A fact table is normalized when it consists of the following two things:

  1. A composite primary key using the foreign keys to the dimension tables.
  2. Measure(s) used for numerical analysis.

 

Fact tables contain the data corresponding to a particular business process. Each row represents a single event associated with that process and contains the measurement data associated with that event. For example, a retail organization might have fact tables related to customer purchases, customer service telephone calls and product returns. The customer purchases table would likely contain information about the amount of the purchase, any discounts applied and the sales tax paid.

The information contained within a fact table is typically numeric data and it is often data that can be easily manipulated, particularly by summing together many thousands of rows. For example, the retailer described above may wish to pull a profit report for a particular store, product line or customer segment. The retailer can do this by retrieving information from the fact table that relates to those transactions meeting the specific criteria and then adding those rows together.

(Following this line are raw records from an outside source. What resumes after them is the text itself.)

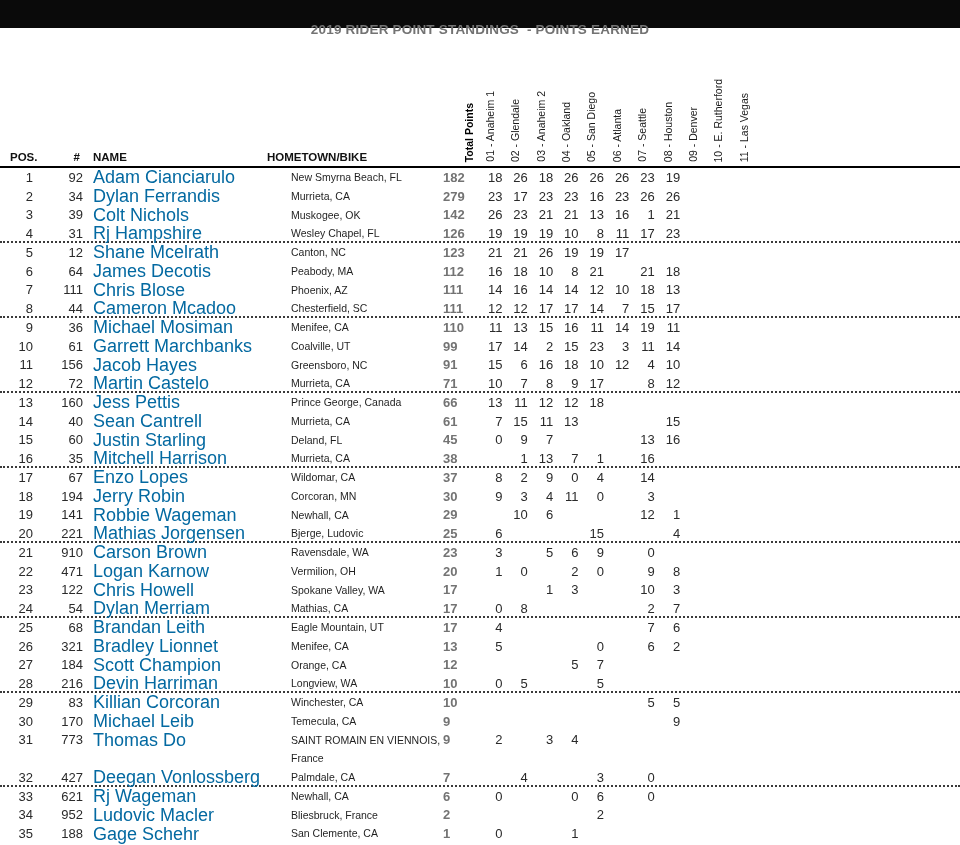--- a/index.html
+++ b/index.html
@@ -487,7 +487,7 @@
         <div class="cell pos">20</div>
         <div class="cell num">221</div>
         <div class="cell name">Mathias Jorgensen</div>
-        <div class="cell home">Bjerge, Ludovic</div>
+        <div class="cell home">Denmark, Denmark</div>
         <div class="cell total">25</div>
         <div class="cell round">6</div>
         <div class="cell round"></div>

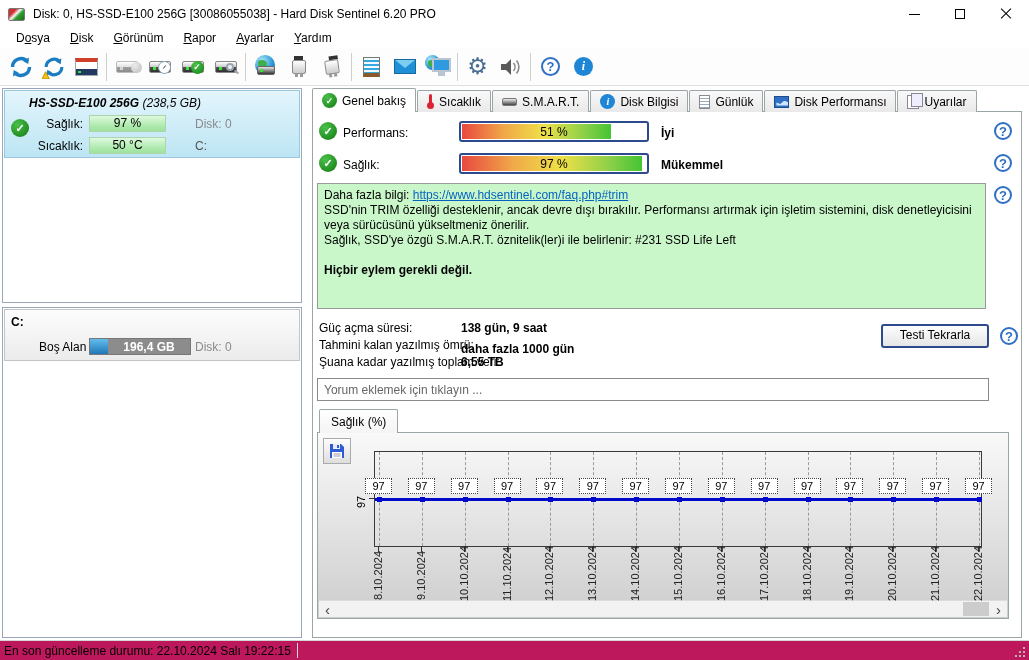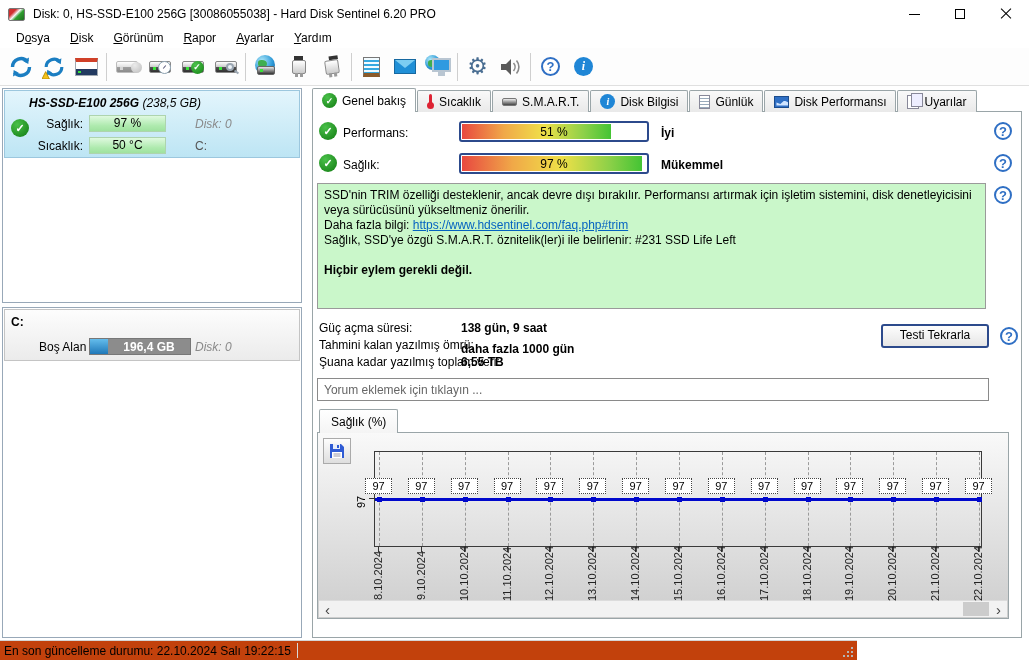--- a/index.html
+++ b/index.html
@@ -81,7 +81,7 @@
             color:#fff; font-size:11px; font-weight:bold; display:flex; align-items:center; justify-content:center; }
   .sbar { position:absolute; background:linear-gradient(#dff9df,#aeeaae 65%,#9fe29f);
           border:1px solid #aed4ae; text-align:center; font-size:12px; }
-  .muted { color:#8a8a8a; font-style:italic; }
+  .muted { color:#8a8a8a; }
   .pbar { position:absolute; background:#8c8c8c; border:1px solid #777; }
   .pbar-used { position:absolute; left:0; top:0; bottom:0; background:linear-gradient(#64bcec,#1f78b8); }
   .pbar-text { position:absolute; top:1px; right:0; left:18%; text-align:center; color:#fff; font-weight:bold; }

Fact tables contain keys to dimension tables as well as measurable facts that data analysts would want to examine. For example, a store selling automotive parts might have a fact table recording a sale of each item. The fact table of an educational entity could track credit hours awarded to students. A bakery could have a fact table that records manufacturing of various baked goods.

Fact tables can grow very large, with millions or even billions of rows. It is important to identify the lowest level of facts that makes sense to analyze for your business this is often referred to as fact table “grain”. For instance, for a healthcare billing company it might be sufficient to track revenues by month; daily and hourly data might not exist or might not be relevant. On the other hand, the assembly line warehouse analysts might be very concerned in number of defective goods that were manufactured each hour. Similarly a marketing data warehouse might be concerned by the activity of a consumer group with a specific income-level rather than purchases made by each individual.

Fact Table Grain

When designing a fact table, developers must pay careful attention to the grain of the table — the level of detail contained within the table. The developer designing the purchase fact table described above would need to decide, for example, whether the grain of the table is a customer transaction or an individual item purchase. In the case of an individual item purchase grain, each customer transaction would generate multiple fact table entries, corresponding to each item purchased. The choice of grain is a fundamental decision made during the design process that can have significant impact on the business intelligence effort down the road.